### To do
In the records below, reproduce verbatim every line starting at the one that contains "catalogue / barcode: US 234721" and ending at the one that contains "collector number: 1406", with both of those lines included.

## START Dataset entries

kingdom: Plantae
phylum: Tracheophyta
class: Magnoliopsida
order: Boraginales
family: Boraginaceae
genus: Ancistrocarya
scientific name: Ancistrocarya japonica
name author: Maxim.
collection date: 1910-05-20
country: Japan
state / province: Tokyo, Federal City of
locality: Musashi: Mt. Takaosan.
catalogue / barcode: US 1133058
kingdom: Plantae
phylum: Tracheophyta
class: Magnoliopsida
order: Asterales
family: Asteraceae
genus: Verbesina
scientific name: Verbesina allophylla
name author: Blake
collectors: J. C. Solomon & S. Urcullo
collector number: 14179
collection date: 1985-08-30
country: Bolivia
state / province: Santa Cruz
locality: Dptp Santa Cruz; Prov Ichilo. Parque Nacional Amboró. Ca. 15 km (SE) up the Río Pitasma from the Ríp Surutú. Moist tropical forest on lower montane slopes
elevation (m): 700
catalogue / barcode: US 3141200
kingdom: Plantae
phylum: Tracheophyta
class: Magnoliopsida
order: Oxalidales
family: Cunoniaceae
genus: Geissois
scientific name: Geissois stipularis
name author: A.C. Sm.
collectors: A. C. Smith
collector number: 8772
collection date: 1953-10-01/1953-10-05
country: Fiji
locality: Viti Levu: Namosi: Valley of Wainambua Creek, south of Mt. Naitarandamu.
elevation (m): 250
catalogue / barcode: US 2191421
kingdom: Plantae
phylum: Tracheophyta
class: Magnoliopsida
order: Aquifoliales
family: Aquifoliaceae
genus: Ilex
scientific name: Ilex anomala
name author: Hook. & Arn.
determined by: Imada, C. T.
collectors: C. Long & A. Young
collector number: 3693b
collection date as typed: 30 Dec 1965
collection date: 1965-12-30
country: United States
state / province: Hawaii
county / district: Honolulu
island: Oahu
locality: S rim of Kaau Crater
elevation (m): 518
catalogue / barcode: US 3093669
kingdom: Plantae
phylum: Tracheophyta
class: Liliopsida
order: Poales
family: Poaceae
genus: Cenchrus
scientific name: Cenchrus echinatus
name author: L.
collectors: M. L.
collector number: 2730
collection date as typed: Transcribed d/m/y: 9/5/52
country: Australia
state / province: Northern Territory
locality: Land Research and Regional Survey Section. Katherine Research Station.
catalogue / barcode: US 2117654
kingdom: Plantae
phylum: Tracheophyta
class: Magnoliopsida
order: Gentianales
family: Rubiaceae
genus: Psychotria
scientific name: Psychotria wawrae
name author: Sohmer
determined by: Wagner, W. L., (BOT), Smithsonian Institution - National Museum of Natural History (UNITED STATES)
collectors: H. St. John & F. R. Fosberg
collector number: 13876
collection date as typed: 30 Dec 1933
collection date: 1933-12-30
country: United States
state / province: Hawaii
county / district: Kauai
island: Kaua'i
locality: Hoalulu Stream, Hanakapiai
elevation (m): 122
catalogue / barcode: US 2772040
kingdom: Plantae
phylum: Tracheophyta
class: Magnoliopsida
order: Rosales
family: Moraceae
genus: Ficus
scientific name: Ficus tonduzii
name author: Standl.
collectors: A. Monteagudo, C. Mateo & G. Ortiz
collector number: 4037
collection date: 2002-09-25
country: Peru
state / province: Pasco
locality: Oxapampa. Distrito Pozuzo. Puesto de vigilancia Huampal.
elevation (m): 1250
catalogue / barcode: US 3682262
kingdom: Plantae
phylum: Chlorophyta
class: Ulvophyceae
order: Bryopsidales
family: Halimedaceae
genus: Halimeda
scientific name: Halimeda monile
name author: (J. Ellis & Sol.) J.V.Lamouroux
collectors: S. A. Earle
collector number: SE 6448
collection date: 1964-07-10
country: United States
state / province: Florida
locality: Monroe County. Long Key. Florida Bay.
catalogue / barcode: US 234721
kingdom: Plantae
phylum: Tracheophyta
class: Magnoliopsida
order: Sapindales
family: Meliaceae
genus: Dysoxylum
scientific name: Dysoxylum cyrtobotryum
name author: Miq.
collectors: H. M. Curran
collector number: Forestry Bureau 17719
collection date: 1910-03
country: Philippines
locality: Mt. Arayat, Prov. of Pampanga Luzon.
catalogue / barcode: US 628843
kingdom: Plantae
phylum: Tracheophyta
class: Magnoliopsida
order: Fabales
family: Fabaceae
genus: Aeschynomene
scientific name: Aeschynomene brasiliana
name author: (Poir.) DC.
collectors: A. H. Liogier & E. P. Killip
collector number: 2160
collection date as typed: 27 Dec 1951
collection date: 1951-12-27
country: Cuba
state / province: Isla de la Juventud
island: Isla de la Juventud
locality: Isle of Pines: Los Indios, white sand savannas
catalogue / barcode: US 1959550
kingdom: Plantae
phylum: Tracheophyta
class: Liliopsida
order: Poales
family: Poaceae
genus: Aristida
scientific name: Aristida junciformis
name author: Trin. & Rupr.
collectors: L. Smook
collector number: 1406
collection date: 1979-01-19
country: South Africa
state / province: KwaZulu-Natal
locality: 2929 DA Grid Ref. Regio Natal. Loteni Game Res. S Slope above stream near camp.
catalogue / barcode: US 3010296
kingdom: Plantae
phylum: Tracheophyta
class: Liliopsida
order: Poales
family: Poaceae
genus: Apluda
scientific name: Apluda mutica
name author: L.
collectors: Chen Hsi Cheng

## END Dataset entries

### Solution
catalogue / barcode: US 234721
kingdom: Plantae
phylum: Tracheophyta
class: Magnoliopsida
order: Sapindales
family: Meliaceae
genus: Dysoxylum
scientific name: Dysoxylum cyrtobotryum
name author: Miq.
collectors: H. M. Curran
collector number: Forestry Bureau 17719
collection date: 1910-03
country: Philippines
locality: Mt. Arayat, Prov. of Pampanga Luzon.
catalogue / barcode: US 628843
kingdom: Plantae
phylum: Tracheophyta
class: Magnoliopsida
order: Fabales
family: Fabaceae
genus: Aeschynomene
scientific name: Aeschynomene brasiliana
name author: (Poir.) DC.
collectors: A. H. Liogier & E. P. Killip
collector number: 2160
collection date as typed: 27 Dec 1951
collection date: 1951-12-27
country: Cuba
state / province: Isla de la Juventud
island: Isla de la Juventud
locality: Isle of Pines: Los Indios, white sand savannas
catalogue / barcode: US 1959550
kingdom: Plantae
phylum: Tracheophyta
class: Liliopsida
order: Poales
family: Poaceae
genus: Aristida
scientific name: Aristida junciformis
name author: Trin. & Rupr.
collectors: L. Smook
collector number: 1406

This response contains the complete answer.